Owing to their unique structural and electronic characteristics, MXenes are considered to be the most potential anode materials for Li-ion capacitors (LICs). However, the stacking of layers, which would inevitably lead to the reduction of active sites and the sluggish lithiation kinetics, highly inhibits their electrochemical performance. Herein, to overcome the stacking and simultaneously improve the reversible capacity and cycle stability of MXenes, a kind of Ti₃C₂ with Sn⁴⁺ intercalated between the layers and amorphous SnO₂ layer modified (AS-Ti₃C₂) is proposed. The intercalated Sn⁴⁺ between the layers not only could facilitate Li-ion diffusion kinetics by expanding the interlayer spacing but also provide additional capacity by interlayered-alloying reactions. Meanwhile, the in-situ formed amorphous SnO₂ modified layers could offer abundant channels for fast Li-ion diffusion and provide a new interface between electrolyte and electrode to lower the energy barrier for interfacial charge transfer. Benefit from the synergy effects of faster ion diffusion kinetics and lower charge transfer barrier, AS-Ti₃C₂ delivers much improved rate performance and enhanced cycle stability in Li-ion half-cells, maintaining 91.5% capacity retention (after 1500 cycles @2000 mA g^-1). Moreover, LICs assembled by AS-Ti₃C₂ anodes and activated carbon (AC) cathodes deliver superior electrochemical properties including long cycle life (82.1% after 4000 cycles @2000 mA g^-1), high energy (105.7 Wh kg^-1) and power (8000 W kg^-1) densities. Our findings reveal that the interlayered and interfacial co-modification is feasible to improve the properties of MXenes.

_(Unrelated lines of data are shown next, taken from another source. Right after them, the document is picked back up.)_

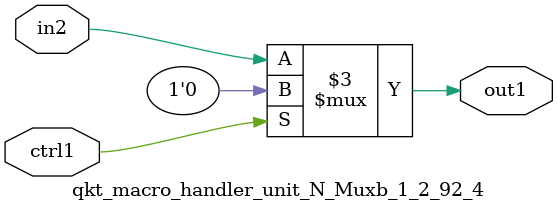
<source format=v>

`timescale 1ps / 1ps


module qkt_macro_handler_unit_N_Muxb_1_2_92_4( in2, ctrl1, out1 );

    input in2;
    input ctrl1;
    output out1;
    reg out1;

    
    // rtl_process:qkt_macro_handler_unit_N_Muxb_1_2_92_4/qkt_macro_handler_unit_N_Muxb_1_2_92_4_thread_1
    always @*
      begin : qkt_macro_handler_unit_N_Muxb_1_2_92_4_thread_1
        case (ctrl1) 
          1'b1: 
            begin
              out1 = 1'b0;
            end
          default: 
            begin
              out1 = in2;
            end
        endcase
      end

endmodule



</source>
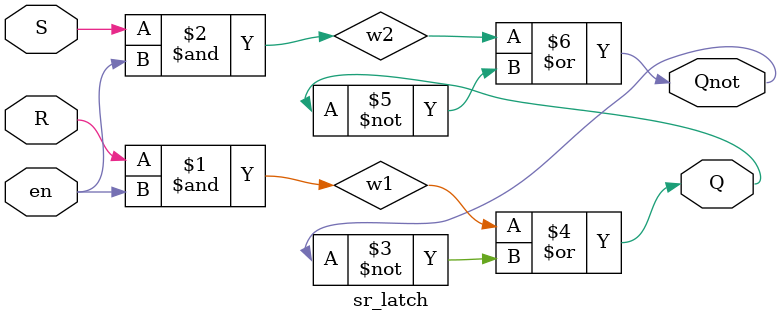
<source format=v>
module sr_latch(S, R, Q, Qnot, en);

	input S, R, en;
	output Q, Qnot;

	wire w1, w2;

	assign w1 = R & en;
	assign w2 = S & en;
    assign Q = w1 |~ Qnot;
    assign Qnot = w2 |~ Q;

endmodule

</source>
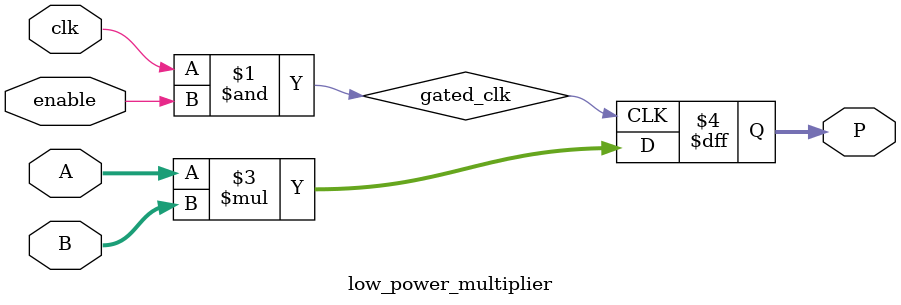
<source format=v>
module low_power_multiplier (
    input clk,           // Clock input
    input enable,        // AI-controlled clock gating
    input [7:0] A, B,    // 8-bit inputs
    output reg [15:0] P  // 16-bit product output
);
    wire gated_clk;
    assign gated_clk = clk & enable;  // Multiplier runs only when enabled
    always @(posedge gated_clk) begin
        P <= A * B;  // Multiplication operation
    end
endmodule

</source>
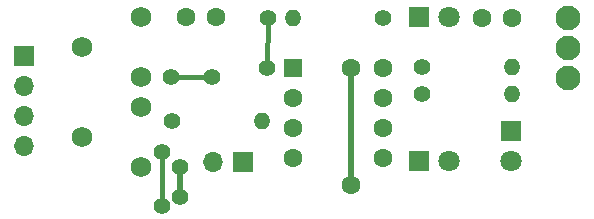
<source format=gbr>
G04 #@! TF.GenerationSoftware,KiCad,Pcbnew,5.1.5-52549c5~86~ubuntu16.04.1*
G04 #@! TF.CreationDate,2020-11-24T19:11:49+05:30*
G04 #@! TF.ProjectId,IR_Sensor_Module_555_V1.0_B,49525f53-656e-4736-9f72-5f4d6f64756c,V1.0*
G04 #@! TF.SameCoordinates,Original*
G04 #@! TF.FileFunction,Copper,L1,Top*
G04 #@! TF.FilePolarity,Positive*
%FSLAX46Y46*%
G04 Gerber Fmt 4.6, Leading zero omitted, Abs format (unit mm)*
G04 Created by KiCad (PCBNEW 5.1.5-52549c5~86~ubuntu16.04.1) date 2020-11-24 19:11:49*
%MOMM*%
%LPD*%
G04 APERTURE LIST*
%ADD10C,2.100000*%
%ADD11C,1.800000*%
%ADD12R,1.800000X1.800000*%
%ADD13C,1.750000*%
%ADD14O,1.400000X1.400000*%
%ADD15C,1.400000*%
%ADD16C,1.600000*%
%ADD17R,1.600000X1.600000*%
%ADD18O,1.700000X1.700000*%
%ADD19R,1.700000X1.700000*%
%ADD20C,0.406400*%
%ADD21C,0.508000*%
G04 APERTURE END LIST*
D10*
X147878800Y-101701600D03*
X147878800Y-104241600D03*
X147878800Y-106781600D03*
D11*
X137795000Y-101600000D03*
D12*
X135255000Y-101600000D03*
D11*
X137795000Y-113792000D03*
D12*
X135255000Y-113792000D03*
D13*
X111760000Y-114300000D03*
X106760000Y-111760000D03*
X111760000Y-109300000D03*
D14*
X124612400Y-101727000D03*
D15*
X132232400Y-101727000D03*
D16*
X132232400Y-105943400D03*
X132232400Y-108483400D03*
X132232400Y-111023400D03*
X132232400Y-113563400D03*
X124612400Y-113563400D03*
X124612400Y-111023400D03*
X124612400Y-108483400D03*
D17*
X124612400Y-105943400D03*
D14*
X143179800Y-105867200D03*
D15*
X135559800Y-105867200D03*
D14*
X143179800Y-108153200D03*
D15*
X135559800Y-108153200D03*
D14*
X121996200Y-110413800D03*
D15*
X114376200Y-110413800D03*
D16*
X140654400Y-101752400D03*
X143154400Y-101752400D03*
X118070000Y-101600000D03*
X115570000Y-101600000D03*
D13*
X111760000Y-106680000D03*
X106760000Y-104140000D03*
X111760000Y-101680000D03*
D18*
X101854000Y-112522000D03*
X101854000Y-109982000D03*
X101854000Y-107442000D03*
D19*
X101854000Y-104902000D03*
D18*
X117856000Y-113944400D03*
D19*
X120396000Y-113944400D03*
D11*
X143052800Y-113868200D03*
D12*
X143052800Y-111328200D03*
D15*
X122453400Y-105943400D03*
X122468336Y-101744975D03*
D16*
X129540000Y-105918000D03*
X129540000Y-115824000D03*
D15*
X115062000Y-114300000D03*
X115062000Y-116840000D03*
X113538000Y-117602000D03*
X113538000Y-113030000D03*
X114274600Y-106705400D03*
X117754400Y-106705400D03*
D20*
X122453400Y-101879400D02*
X122468336Y-101864464D01*
X122468336Y-101864464D02*
X122468336Y-101744975D01*
X122453400Y-105943400D02*
X122468336Y-101744975D01*
D21*
X129540000Y-105918000D02*
X129540000Y-115824000D01*
X115062000Y-114300000D02*
X115062000Y-116840000D01*
D20*
X113538000Y-113030000D02*
X113538000Y-117856000D01*
X114274600Y-106705400D02*
X117754400Y-106705400D01*
M02*

</source>
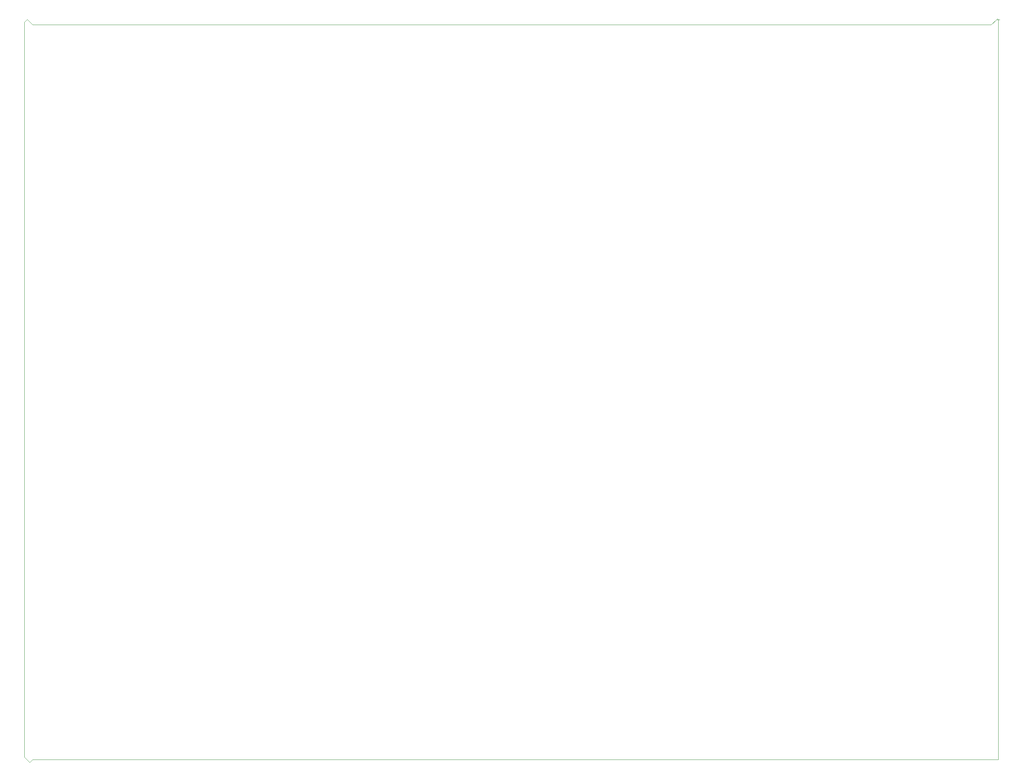
<source format=gbr>
G04*
G04 #@! TF.GenerationSoftware,Altium Limited,Altium Designer,22.11.1 (43)*
G04*
G04 Layer_Color=0*
%FSLAX44Y44*%
%MOMM*%
G71*
G04*
G04 #@! TF.SameCoordinates,685F9FB9-B41E-4883-9AF5-229453B53175*
G04*
G04*
G04 #@! TF.FilePolarity,Positive*
G04*
G01*
G75*
%ADD259C,0.0254*%
D259*
X2173829Y1752268D02*
X2161461Y1739900D01*
X-107950D01*
X-120650Y1752600D01*
X-127000Y1746250D01*
Y6350D01*
X-114300Y-6350D01*
X-107950Y0D01*
X2178050D01*
Y1752600D01*
X2177796Y1752346D01*
X2174240D01*
X2176780Y1754886D01*
X2179320Y1752346D01*
X2181606D01*
X2173829Y1752268D01*
M02*

</source>
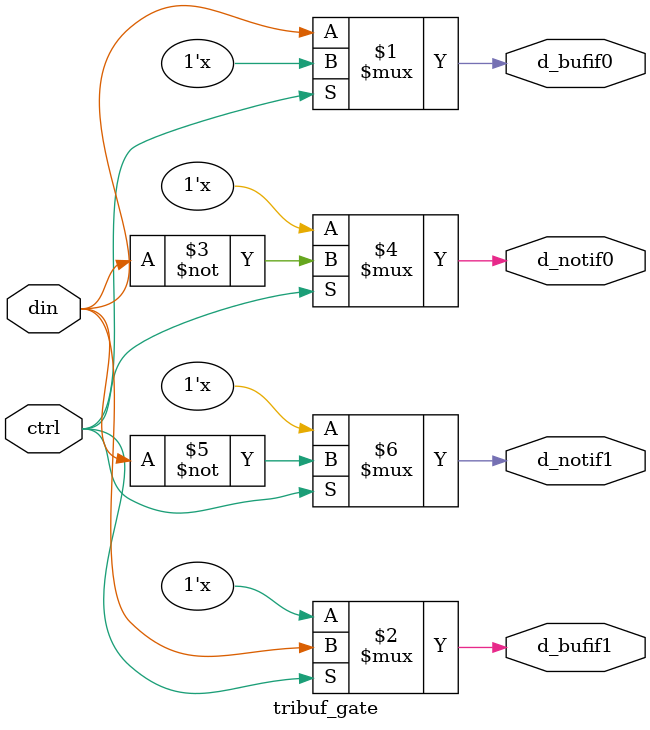
<source format=v>

module tribuf_gate(
    input din,
    input ctrl,
    
    output d_bufif0,
    output d_bufif1,
    output d_notif0,
    output d_notif1
    );
    
    //ÊµÀý»¯bufif0ÈýÌ¬ÃÅÄ£¿é
    bufif0 U1_bufif0(d_bufif0, din, ctrl);

    //ÊµÀý»¯bufif1ÈýÌ¬ÃÅÄ£¿é
    bufif1 U1_bufif1(d_bufif1, din, ctrl);

    //ÊµÀý»¯notif0ÈýÌ¬ÃÅÄ£¿é
    notif0 U1_notif0(d_notif0, din, ctrl);

    //ÊµÀý»¯notif1ÈýÌ¬ÃÅÄ£¿é
    notif1 U1_notif1(d_notif1, din, ctrl);
    
endmodule
// END OF tribuf_gate.v FILE ***************************************************

    
   
</source>
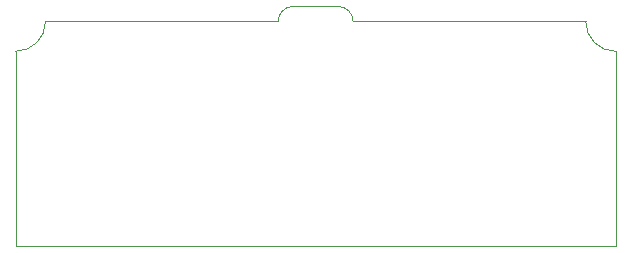
<source format=gm1>
G04 #@! TF.FileFunction,Profile,NP*
%FSLAX46Y46*%
G04 Gerber Fmt 4.6, Leading zero omitted, Abs format (unit mm)*
G04 Created by KiCad (PCBNEW 4.0.2-stable) date Sun 10 Apr 2016 09:46:26 PM EDT*
%MOMM*%
G01*
G04 APERTURE LIST*
%ADD10C,0.150000*%
%ADD11C,0.100000*%
G04 APERTURE END LIST*
D10*
D11*
X200787000Y-135128000D02*
X220472000Y-135128000D01*
X194437000Y-135128000D02*
X174752000Y-135128000D01*
X195707000Y-133858000D02*
X199517000Y-133858000D01*
X200787000Y-135128000D02*
G75*
G03X199517000Y-133858000I-1270000J0D01*
G01*
X195707000Y-133858000D02*
G75*
G03X194437000Y-135128000I0J-1270000D01*
G01*
X220472000Y-135128000D02*
G75*
G03X223012000Y-137668000I2540000J0D01*
G01*
X172212000Y-137668000D02*
G75*
G03X174752000Y-135128000I0J2540000D01*
G01*
X172212000Y-137668000D02*
X172212000Y-154178000D01*
X223012000Y-137668000D02*
X223012000Y-154178000D01*
X172212000Y-154178000D02*
X223012000Y-154178000D01*
M02*

</source>
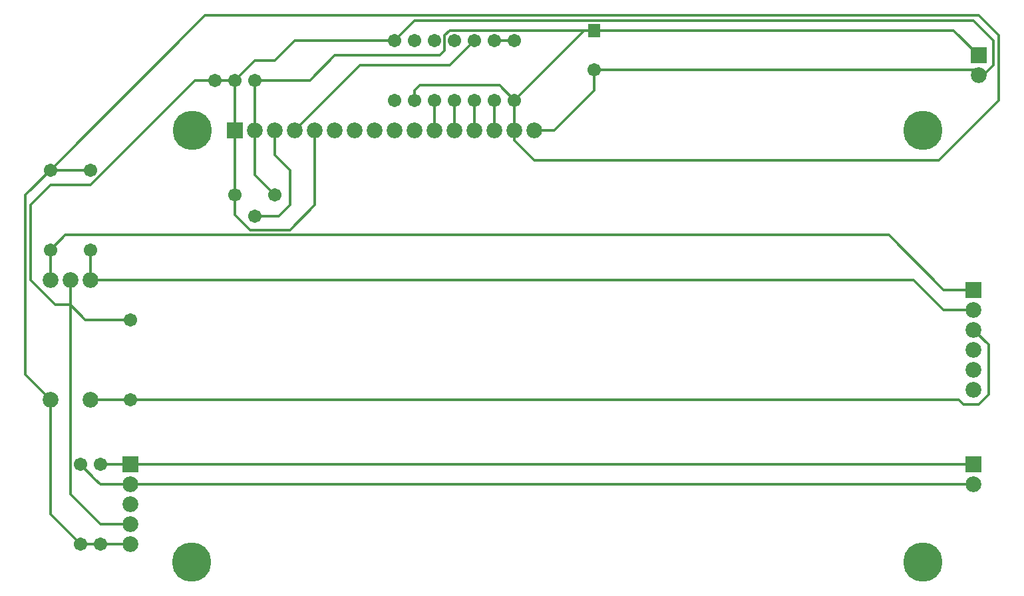
<source format=gbr>
G04 #@! TF.FileFunction,Copper,L2,Bot,Signal*
%FSLAX46Y46*%
G04 Gerber Fmt 4.6, Leading zero omitted, Abs format (unit mm)*
G04 Created by KiCad (PCBNEW 4.0.1-stable) date 01/02/17 16:37:31*
%MOMM*%
G01*
G04 APERTURE LIST*
%ADD10C,0.100000*%
%ADD11R,1.554000X1.716000*%
%ADD12C,1.716000*%
%ADD13R,2.016000X2.016000*%
%ADD14C,2.016000*%
%ADD15C,5.000000*%
%ADD16C,0.304800*%
G04 APERTURE END LIST*
D10*
D11*
X151765000Y-56970000D03*
D12*
X151765000Y-61970000D03*
X108585000Y-63320000D03*
X106045000Y-63320000D03*
X103505000Y-63320000D03*
D13*
X200660000Y-60145000D03*
D14*
X200660000Y-62685000D03*
D13*
X200025000Y-112215000D03*
D14*
X200025000Y-114755000D03*
D13*
X200025000Y-89990000D03*
D14*
X200025000Y-92530000D03*
X200025000Y-95070000D03*
X200025000Y-97610000D03*
X200025000Y-100150000D03*
X200025000Y-102690000D03*
D13*
X106045000Y-69670000D03*
D14*
X108585000Y-69670000D03*
X111125000Y-69670000D03*
X113665000Y-69670000D03*
X116205000Y-69670000D03*
X118745000Y-69670000D03*
X121285000Y-69670000D03*
X123825000Y-69670000D03*
X126365000Y-69670000D03*
X128905000Y-69670000D03*
X131445000Y-69670000D03*
X133985000Y-69670000D03*
X136525000Y-69670000D03*
X139065000Y-69670000D03*
X141605000Y-69670000D03*
X144145000Y-69670000D03*
D15*
X100545900Y-69670000D03*
X100545000Y-124670000D03*
X193545000Y-124670000D03*
X193545000Y-69670000D03*
D12*
X111125000Y-77925000D03*
X108585000Y-80592000D03*
X106045000Y-77925000D03*
X86360000Y-122375000D03*
X86360000Y-112215000D03*
X88900000Y-122375000D03*
X88900000Y-112215000D03*
X82550000Y-74750000D03*
X82550000Y-84910000D03*
X87630000Y-74750000D03*
X87630000Y-84910000D03*
X92710000Y-103960000D03*
X92710000Y-93800000D03*
D14*
X82550000Y-103960000D03*
X87630000Y-103960000D03*
X82550000Y-88720000D03*
X85090000Y-88720000D03*
X87630000Y-88720000D03*
D13*
X92710000Y-112215000D03*
D14*
X92710000Y-114755000D03*
X92710000Y-117295000D03*
X92710000Y-119835000D03*
X92710000Y-122375000D03*
D12*
X141605000Y-58240000D03*
X139065000Y-58240000D03*
X136525000Y-58240000D03*
X133985000Y-58240000D03*
X131445000Y-58240000D03*
X128905000Y-58240000D03*
X126365000Y-58240000D03*
X126365000Y-65860000D03*
X128905000Y-65860000D03*
X131445000Y-65860000D03*
X133985000Y-65860000D03*
X136525000Y-65860000D03*
X139065000Y-65860000D03*
X141605000Y-65860000D03*
D16*
X141605000Y-69670000D02*
X141605000Y-70940000D01*
X102235000Y-55065000D02*
X82550000Y-74750000D01*
X200660000Y-55065000D02*
X102235000Y-55065000D01*
X203200000Y-57605000D02*
X200660000Y-55065000D01*
X203200000Y-65860000D02*
X203200000Y-57605000D01*
X195580000Y-73480000D02*
X203200000Y-65860000D01*
X144145000Y-73480000D02*
X195580000Y-73480000D01*
X141605000Y-70940000D02*
X144145000Y-73480000D01*
X82550000Y-103960000D02*
X79375000Y-100785000D01*
X79375000Y-100785000D02*
X79375000Y-77925000D01*
X79375000Y-77925000D02*
X82550000Y-74750000D01*
X108585000Y-69670000D02*
X108585000Y-75385000D01*
X108585000Y-75385000D02*
X111125000Y-77925000D01*
X108585000Y-63320000D02*
X115570000Y-63320000D01*
X133350000Y-56970000D02*
X150495000Y-56970000D01*
X132715000Y-57605000D02*
X133350000Y-56970000D01*
X132715000Y-59510000D02*
X132715000Y-57605000D01*
X132080000Y-60145000D02*
X132715000Y-59510000D01*
X118745000Y-60145000D02*
X132080000Y-60145000D01*
X115570000Y-63320000D02*
X118745000Y-60145000D01*
X82550000Y-103960000D02*
X82550000Y-118565000D01*
X82550000Y-118565000D02*
X86360000Y-122375000D01*
X92710000Y-122375000D02*
X88900000Y-122375000D01*
X88900000Y-122375000D02*
X86360000Y-122375000D01*
X87630000Y-74750000D02*
X82550000Y-74750000D01*
X108585000Y-63320000D02*
X108585000Y-69670000D01*
X128905000Y-65860000D02*
X128905000Y-64590000D01*
X139700000Y-63955000D02*
X141605000Y-65860000D01*
X129540000Y-63955000D02*
X139700000Y-63955000D01*
X128905000Y-64590000D02*
X129540000Y-63955000D01*
X141605000Y-69670000D02*
X141605000Y-65860000D01*
X141605000Y-65860000D02*
X150495000Y-56970000D01*
X150495000Y-56970000D02*
X151765000Y-56970000D01*
X151765000Y-56970000D02*
X197485000Y-56970000D01*
X197485000Y-56970000D02*
X200660000Y-60145000D01*
X103505000Y-63320000D02*
X100965000Y-63320000D01*
X83185000Y-91895000D02*
X85090000Y-91895000D01*
X80010000Y-88720000D02*
X83185000Y-91895000D01*
X80010000Y-79195000D02*
X80010000Y-88720000D01*
X82550000Y-76655000D02*
X80010000Y-79195000D01*
X87630000Y-76655000D02*
X82550000Y-76655000D01*
X100965000Y-63320000D02*
X87630000Y-76655000D01*
X106045000Y-63320000D02*
X108585000Y-60780000D01*
X103505000Y-63320000D02*
X106045000Y-63320000D01*
X106045000Y-77925000D02*
X106045000Y-80465000D01*
X116205000Y-79195000D02*
X116205000Y-69670000D01*
X113030000Y-82370000D02*
X116205000Y-79195000D01*
X107950000Y-82370000D02*
X113030000Y-82370000D01*
X106045000Y-80465000D02*
X107950000Y-82370000D01*
X106045000Y-69670000D02*
X106045000Y-77925000D01*
X200660000Y-62685000D02*
X201295000Y-62685000D01*
X201295000Y-62685000D02*
X202565000Y-61415000D01*
X128905000Y-55700000D02*
X126365000Y-58240000D01*
X200025000Y-55700000D02*
X128905000Y-55700000D01*
X202565000Y-58240000D02*
X200025000Y-55700000D01*
X202565000Y-61415000D02*
X202565000Y-58240000D01*
X126365000Y-58240000D02*
X113665000Y-58240000D01*
X111125000Y-60780000D02*
X108585000Y-60780000D01*
X113665000Y-58240000D02*
X111125000Y-60780000D01*
X92710000Y-119835000D02*
X88900000Y-119835000D01*
X88900000Y-119835000D02*
X85090000Y-116025000D01*
X85090000Y-116025000D02*
X85090000Y-91895000D01*
X85090000Y-88720000D02*
X85090000Y-91895000D01*
X86995000Y-93800000D02*
X92710000Y-93800000D01*
X85090000Y-91895000D02*
X86995000Y-93800000D01*
X106045000Y-69670000D02*
X106045000Y-63320000D01*
X151765000Y-61970000D02*
X151765000Y-64590000D01*
X146685000Y-69670000D02*
X144145000Y-69670000D01*
X151765000Y-64590000D02*
X146685000Y-69670000D01*
X151765000Y-61970000D02*
X199945000Y-61970000D01*
X199945000Y-61970000D02*
X200660000Y-62685000D01*
X92710000Y-112215000D02*
X200025000Y-112215000D01*
X88900000Y-112215000D02*
X92710000Y-112215000D01*
X200025000Y-114755000D02*
X92710000Y-114755000D01*
X86360000Y-112215000D02*
X88265000Y-114120000D01*
X88900000Y-114755000D02*
X92710000Y-114755000D01*
X88265000Y-114120000D02*
X88900000Y-114755000D01*
X200025000Y-89990000D02*
X196215000Y-89990000D01*
X84455000Y-83005000D02*
X82550000Y-84910000D01*
X189230000Y-83005000D02*
X84455000Y-83005000D01*
X196215000Y-89990000D02*
X189230000Y-83005000D01*
X82550000Y-84910000D02*
X82550000Y-88720000D01*
X87630000Y-88720000D02*
X192405000Y-88720000D01*
X196215000Y-92530000D02*
X200025000Y-92530000D01*
X192405000Y-88720000D02*
X196215000Y-92530000D01*
X87630000Y-88720000D02*
X87630000Y-84910000D01*
X92710000Y-103960000D02*
X198120000Y-103960000D01*
X201930000Y-96975000D02*
X200025000Y-95070000D01*
X201930000Y-103325000D02*
X201930000Y-96975000D01*
X200660000Y-104595000D02*
X201930000Y-103325000D01*
X198755000Y-104595000D02*
X200660000Y-104595000D01*
X198120000Y-103960000D02*
X198755000Y-104595000D01*
X92710000Y-103960000D02*
X87630000Y-103960000D01*
X139065000Y-58240000D02*
X141605000Y-58240000D01*
X108585000Y-80592000D02*
X111633000Y-80592000D01*
X111125000Y-72845000D02*
X111125000Y-69670000D01*
X113030000Y-74750000D02*
X111125000Y-72845000D01*
X113030000Y-79195000D02*
X113030000Y-74750000D01*
X111633000Y-80592000D02*
X113030000Y-79195000D01*
X136525000Y-58240000D02*
X133350000Y-61415000D01*
X121920000Y-61415000D02*
X113665000Y-69670000D01*
X133350000Y-61415000D02*
X121920000Y-61415000D01*
X131445000Y-69670000D02*
X131445000Y-65860000D01*
X133985000Y-65860000D02*
X133985000Y-69670000D01*
X136525000Y-69670000D02*
X136525000Y-65860000D01*
X139065000Y-65860000D02*
X139065000Y-69670000D01*
M02*

</source>
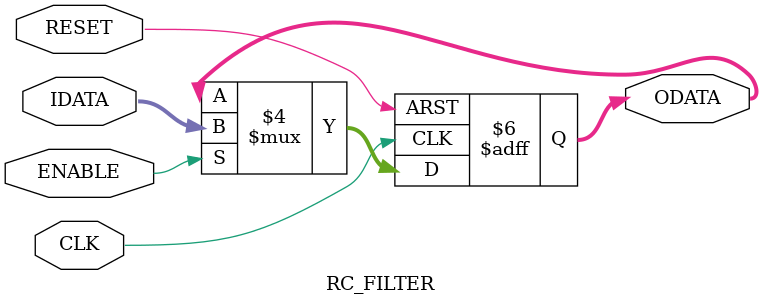
<source format=v>
/*
 * 移動平均フィルタの実装
 * y[n] = a * y[i-1] + (1-a) * x[i]
 * ----------------------------------------------------
 * ENABLE : フィルタの動作タイミングを決めるパルス信号
 * IDATA  : 32bitオーディオデータを指定
 * ODATA  : フィルタをかけたオーディオデータを出力
 */
module RC_FILTER (
    input CLK, RESET, ENABLE,
    input [31:0] IDATA,
    output reg [31:0] ODATA
);

reg [31:0] old;

always @(posedge CLK, negedge RESET) begin
    if (RESET == 1'b0) begin
        old <= 0;
		  ODATA <= 0;
    end else if (ENABLE == 1'b1) begin
		  //old <= (old >> 1) + (old >> 2) + (old >> 5) + (old >> 6) + (IDATA >> 3) + (IDATA >> 4) + (IDATA >> 7);
        //ODATA <= old;
         ODATA <= IDATA; // そのまま通過、テスト
    end
end
     
 endmodule
</source>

由于其独特的结构和电子特性，MXene被认为是锂离子电容器（LIC）最有潜力的阳极材料。然而，层的堆叠将不可避免地导致活性部位的减少和迟缓的锂化动力学，这极大地抑制了它们的电化学性能。在本文中，为了克服堆叠并且同时提高MXene的可逆容量和循环稳定性，提出了一种在层之间插入有Sn ⁴⁺的Ti ₃ C ₂和改性的非晶SnO ₂层（AS-Ti ₃ C ₂）。插层Sn ⁴⁺层之间的相互作用不仅可以通过扩大层间间距来促进锂离子扩散动力学，而且还可以通过层间合金化反应提供额外的容量。同时，原位形成的非晶态SnO ₂改性层可为快速的锂离子扩散提供丰富的通道，并在电解质和电极之间提供新的界面，从而降低界面电荷转移的能垒。得益于更快的离子扩散动力学和更低的电荷转移势垒的协同效应，AS-Ti ₃ C ₂大大提高了锂离子半电池的倍率性能并增强了循环稳定性，保持了91.5％的容量保持率（1500次@ 2000后） mA g ^-1）。此外，由AS-Ti ₃组装的LICC ₂阳极和活性炭（AC）阴极具有出色的电化学性能，包括长循环寿命（2000 mA g ^-1时，在4000次循环后为82.1％），高能量（105.7 Wh kg ^-1）和功率（8000 W kg ^-1）密度。我们的发现表明，层间和界面共改性对于改善MXene的性能是可行的。